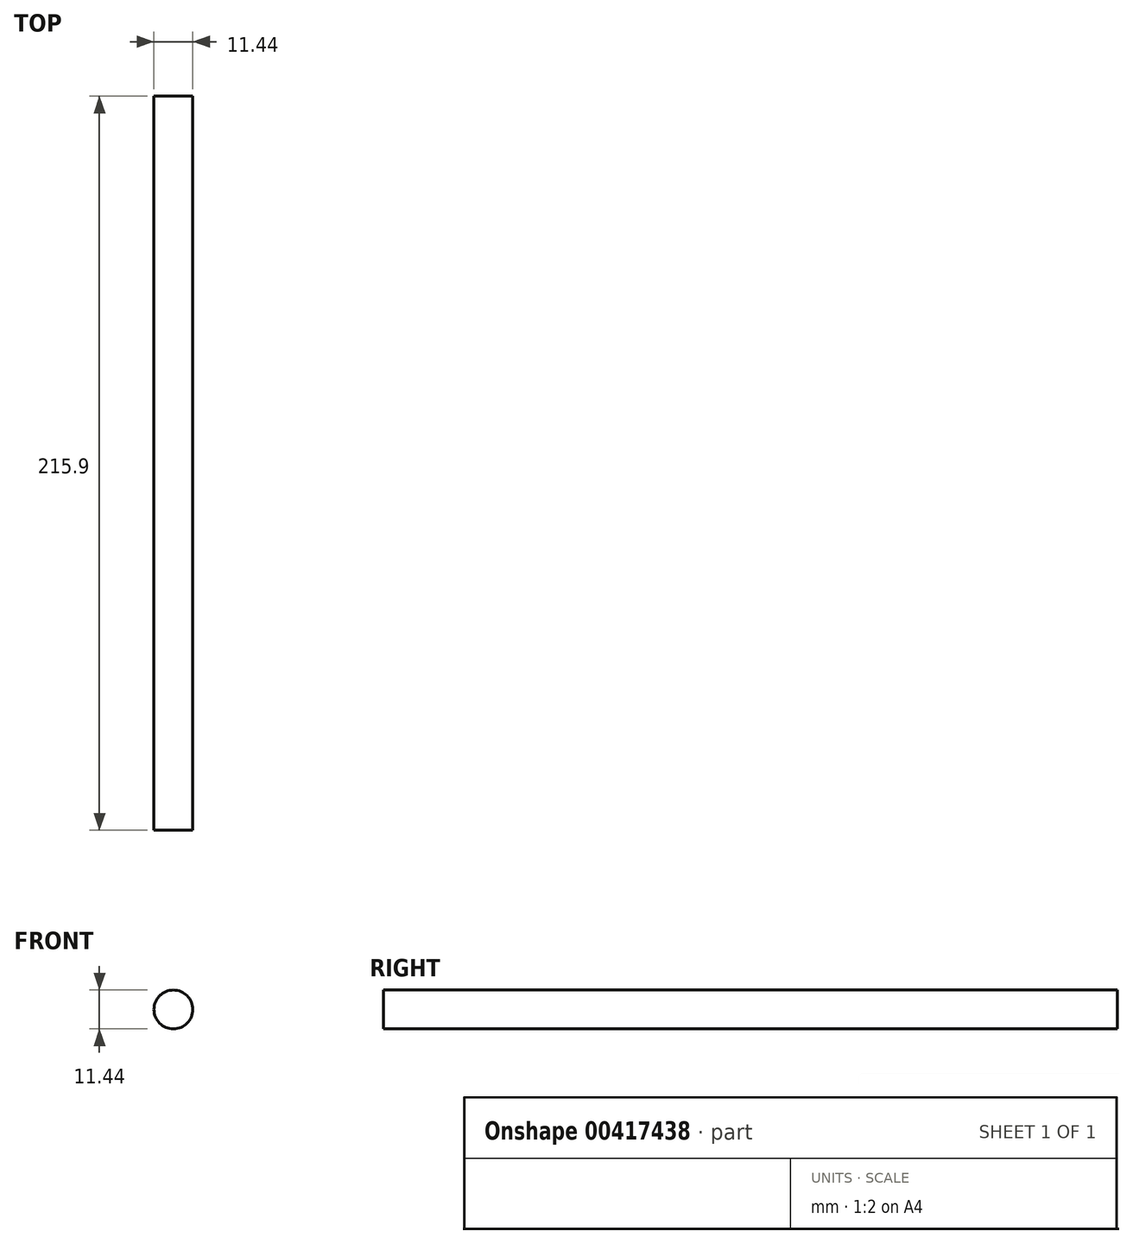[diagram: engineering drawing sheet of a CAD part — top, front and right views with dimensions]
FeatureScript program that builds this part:
annotation { "Feature Type Name" : "Feature", "Feature Type Description" : "" }
export const myFeature = defineFeature(function(context is Context, id is Id, definition is map)
    precondition{}
    {
        {
            var Q0;
            Q0=qCreatedBy(makeId("Front.planeOp"),FACE);
            var sketch = newSketch(context, id + "F0", { "sketchPlane" : qUnion([Q0])});
            skCircle(sketch, "E0", {"center": v(0, 0) * mm, "radius": 5.72 * mm});
            skSolve(sketch);
        }
        {
            var Q0;
            Q0=makeQuery(id+"F0.imprint","IMPRINT",FACE,{"disambiguationData":[TD([[makeQuery(id+"F0.imprint","IMPRINT",EDGE,{"derivedFrom":sQuery(id+"F0.wireOp",EDGE,"E0")}),1.0]])]});
            extrude(context, id + "F1", {"entities" : qUnion([Q0]), "depth" : 107.95 * mm, "hasSecondDirection" : true, "secondDirectionOppositeDirection" : true, "secondDirectionDepth" : 107.95 * mm});
        }
    });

● What needs to be done
Copy out all of the data above word for word, leaving out the picture.

● Exercise response
[diagram: engineering drawing sheet of a CAD part — top, front and right views with dimensions]
FeatureScript program that builds this part:
annotation { "Feature Type Name" : "Feature", "Feature Type Description" : "" }
export const myFeature = defineFeature(function(context is Context, id is Id, definition is map)
    precondition{}
    {
        {
            var Q0;
            Q0=qCreatedBy(makeId("Front.planeOp"),FACE);
            var sketch = newSketch(context, id + "F0", { "sketchPlane" : qUnion([Q0])});
            skCircle(sketch, "E0", {"center": v(0, 0) * mm, "radius": 5.72 * mm});
            skSolve(sketch);
        }
        {
            var Q0;
            Q0=makeQuery(id+"F0.imprint","IMPRINT",FACE,{"disambiguationData":[TD([[makeQuery(id+"F0.imprint","IMPRINT",EDGE,{"derivedFrom":sQuery(id+"F0.wireOp",EDGE,"E0")}),1.0]])]});
            extrude(context, id + "F1", {"entities" : qUnion([Q0]), "depth" : 107.95 * mm, "hasSecondDirection" : true, "secondDirectionOppositeDirection" : true, "secondDirectionDepth" : 107.95 * mm});
        }
    });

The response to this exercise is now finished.